How to get started?

Posted by: Flame on 28 September 2008

Hi all;

I'm new to this distributed audio business and I'm looking for help. For starters I intend to use the digital output from my PS3 which is decoded by the DAC within my NAD receiver. The signal is then output as pre-out to my 122x and then will run routinely down the chain. If we all admit that this setup won't give the best results it is what I have to start off with.

Question.... What file formats should I be downloading? What resolution should I consider the minimum and maximum to look at? I found a few sites that sell audiophile downloads but I'm more interested in popular music. Any advice? Oh an BTW, iTunes doesn't work in my country of residence Frown

Regards and thanks...
Posted on: 02 November 2008 by Allan Probin
I've been playing around with the drive settings in EAC and it looks like I may have to set about ripping my CD collection again. Not a pleasant prospect unfortunately.

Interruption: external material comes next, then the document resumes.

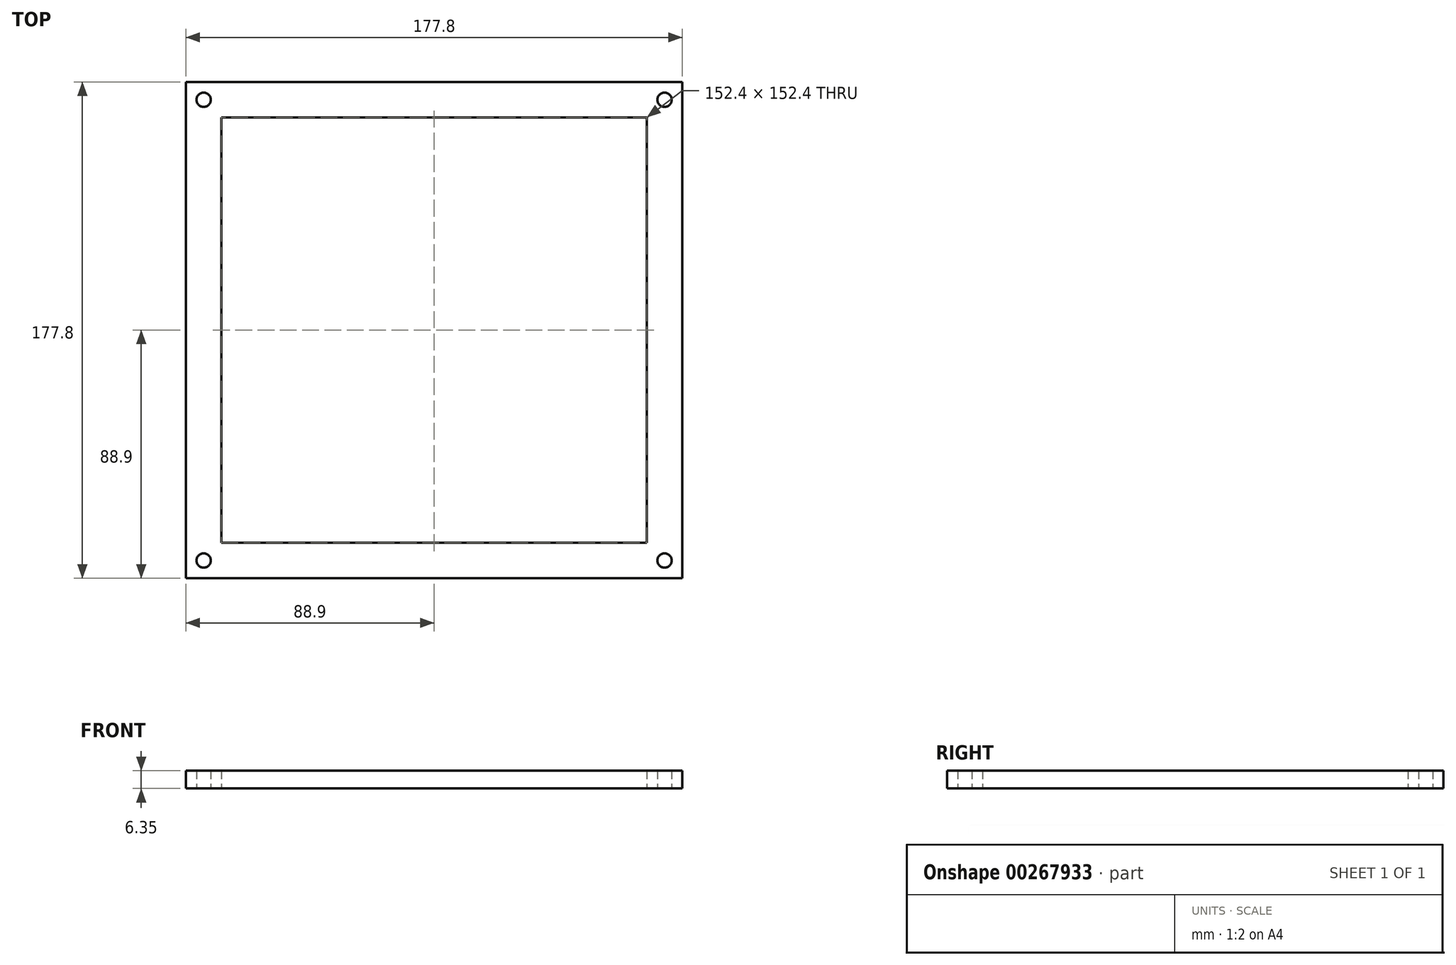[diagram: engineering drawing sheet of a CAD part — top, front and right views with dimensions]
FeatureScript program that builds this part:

I ripped the bulk of my collection using EAC over a year ago when playing around with Squeezebox and slim-server. I had the drive options set to what was the perceieved wisdom at the time of Secure mode with 'drive caches audio data' unchecked. I thought I'd try a test with the latter setting checked. Ripping speed dropped from approx 15X to 4X and to my ears it sounded noticeably better.

After comparing the log entries created with this setting checked and unchecked it turns out that the wording of this option in EAC's user interface is incorrect and should actually say (as per the log) 'defeat audio cache'. In other words with this option unchecked, the data from the drive is cached and when checked, the cache is disabled.

Before I set about re-ripping everything again, I think it might also be a good idea to try one or two other optical drives, like the plextor that Dave D mentions, to see if these influence the final result.
Posted on: 02 November 2008 by Graham Russell
Hi Allan,

Don't say things like that!!! I've just finished ripping 700 CDs too.

Interestingly I had a problem with a Kasey Chambers CD yesterday. EAC kept throwing errors on every track. I noticed that drive cache was ticked on that particular computer. Turning drive cache off fixed the problem and the CD ripped with no errors.

I then experimented and ripped a track from another CD twice. Once with drive cache and once without. I was trying to see what difference it had. I check summed the two wav files and they were exactly the same. I must admit I didn't listen to them as I figured the same checksums mean the data was exactly the same.

Cheers
Graham
Posted on: 02 November 2008 by Allan Probin
Graham,

Take a listen and see what you think. Both rips produce the same checksum and both are confirmed accurate according to the acurate rip database. However, I've blind tested myself on this by loading both tracks into a playlist, randomising the playlist (with the playlist covered on my Nokia N800) and then just selecting between track 1 and track 2 on the remote control. If only it wasn't so ...
Posted on: 02 November 2008 by Graham Russell
Allan,

Maybe I'm being cloth-eared but to me they sound the same.

I'll have a go with a couple of different tracks.